- Source material

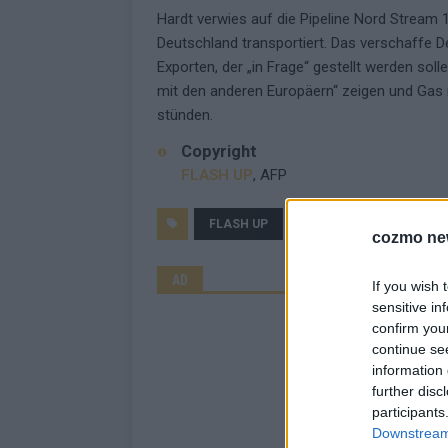
Hardt verwies auf die Pipeline Nord Stream 
Deutschland transportiert. Das verschaffe D
Exporten, der „in Frage“ gestellt werden soll
mit den anderen Europäern“ zeigen und Gas n
stünden.
Copyright
FLASH UP
, AFP
FLASH UP
MASSNAHMEN
MI
cozmo ne
AD
If you wish 
sensitive in
confirm you
continue se
information 
further disc
participants
Downstream 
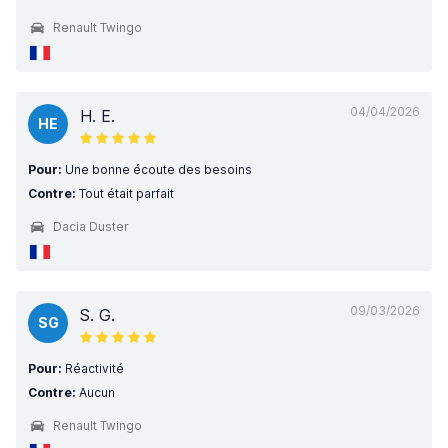
Renault Twingo
04/04/2026
H. E.
HE
Pour:
Une bonne écoute des besoins
Contre:
Tout était parfait
Dacia Duster
09/03/2026
S. G.
SG
Pour:
Réactivité
Contre:
Aucun
Renault Twingo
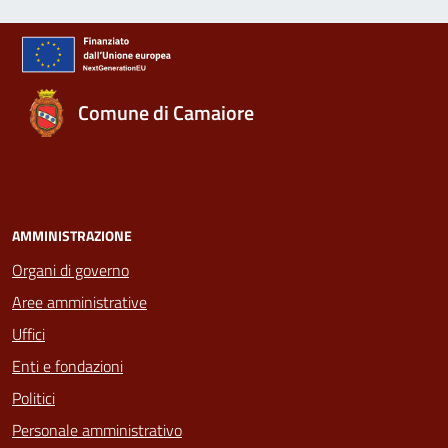
Comune di Camaiore
AMMINISTRAZIONE
Organi di governo
Aree amministrative
Uffici
Enti e fondazioni
Politici
Personale amministrativo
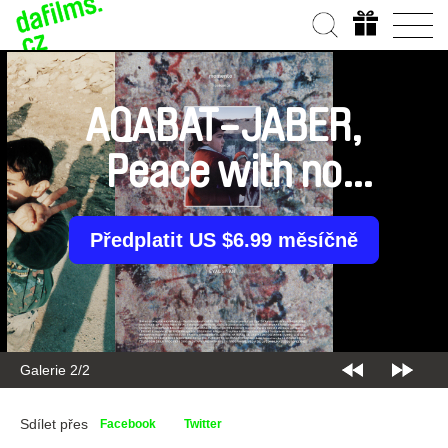
AQABAT-JABER,
Peace with no
return?
Předplatit US $6.99 měsíčně
Galerie 2/2
Sdílet přes
Facebook
Twitter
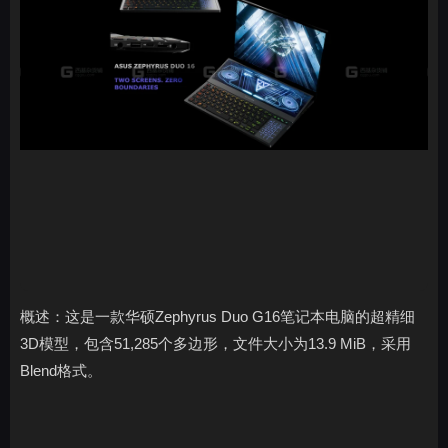
概述：这是一款华硕Zephyrus Duo G16笔记本电脑的超精细
3D模型，包含51,285个多边形，文件大小为13.9 MiB，采用
Blend格式。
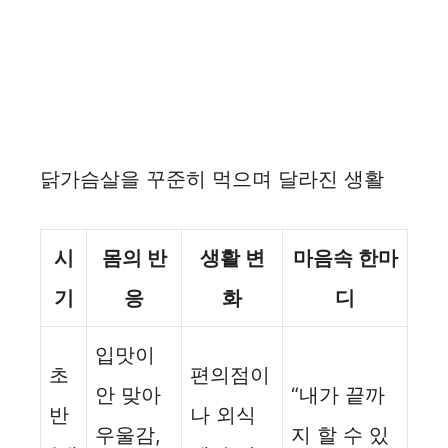
닭가슴살을 꾸준히 먹으며 달라진 생활
시
몸의 반
생활 변
마음속 한마
기
응
화
디
입맛이
초
편의점이
안 맞아
“내가 끝까
반
나 외식
우울감,
지 할 수 있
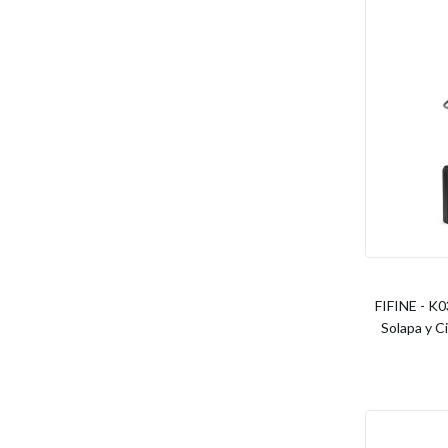
FIFINE - K0
Solapa y C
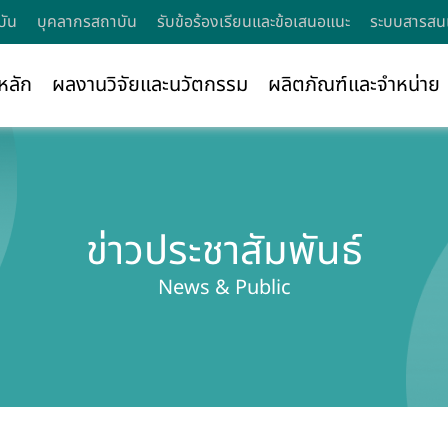
บัน
บุคลากรสถาบัน
รับข้อร้องเรียนและข้อเสนอแนะ
ระบบสารสนเ
หลัก
ผลงานวิจัยและนวัตกรรม
ผลิตภัณฑ์และจำหน่าย
ข่าวประชาสัมพันธ์
News & Public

- Required action
The copy must match the listing above exactly but contain no pictures.

- Task answer
Hardt verwies auf die Pipeline Nord Stream 
Deutschland transportiert. Das verschaffe D
Exporten, der „in Frage“ gestellt werden soll
mit den anderen Europäern“ zeigen und Gas n
stünden.
Copyright
FLASH UP
, AFP
FLASH UP
MASSNAHMEN
MI
cozmo ne
AD
If you wish 
sensitive in
confirm you
continue se
information 
further disc
participants
Downstream 
Renault Twingo
04/04/2026
H. E.
HE
Pour:
Une bonne écoute des besoins
Contre:
Tout était parfait
Dacia Duster
09/03/2026
S. G.
SG
Pour:
Réactivité
Contre:
Aucun
Renault Twingo
Comune di Camaiore
AMMINISTRAZIONE
Organi di governo
Aree amministrative
Uffici
Enti e fondazioni
Politici
Personale amministrativo
AQABAT-JABER,
Peace with no
return?
Předplatit US $6.99 měsíčně
Galerie 2/2
Sdílet přes
Facebook
Twitter
概述：这是一款华硕Zephyrus Duo G16笔记本电脑的超精细
3D模型，包含51,285个多边形，文件大小为13.9 MiB，采用
Blend格式。
닭가슴살을 꾸준히 먹으며 달라진 생활
시
몸의 반
생활 변
마음속 한마
기
응
화
디
입맛이
초
편의점이
안 맞아
“내가 끝까
반
나 외식
우울감,
지 할 수 있
FIFINE - K0
Solapa y C
บัน
บุคลากรสถาบัน
รับข้อร้องเรียนและข้อเสนอแนะ
ระบบสารสนเ
หลัก
ผลงานวิจัยและนวัตกรรม
ผลิตภัณฑ์และจำหน่าย
ข่าวประชาสัมพันธ์
News & Public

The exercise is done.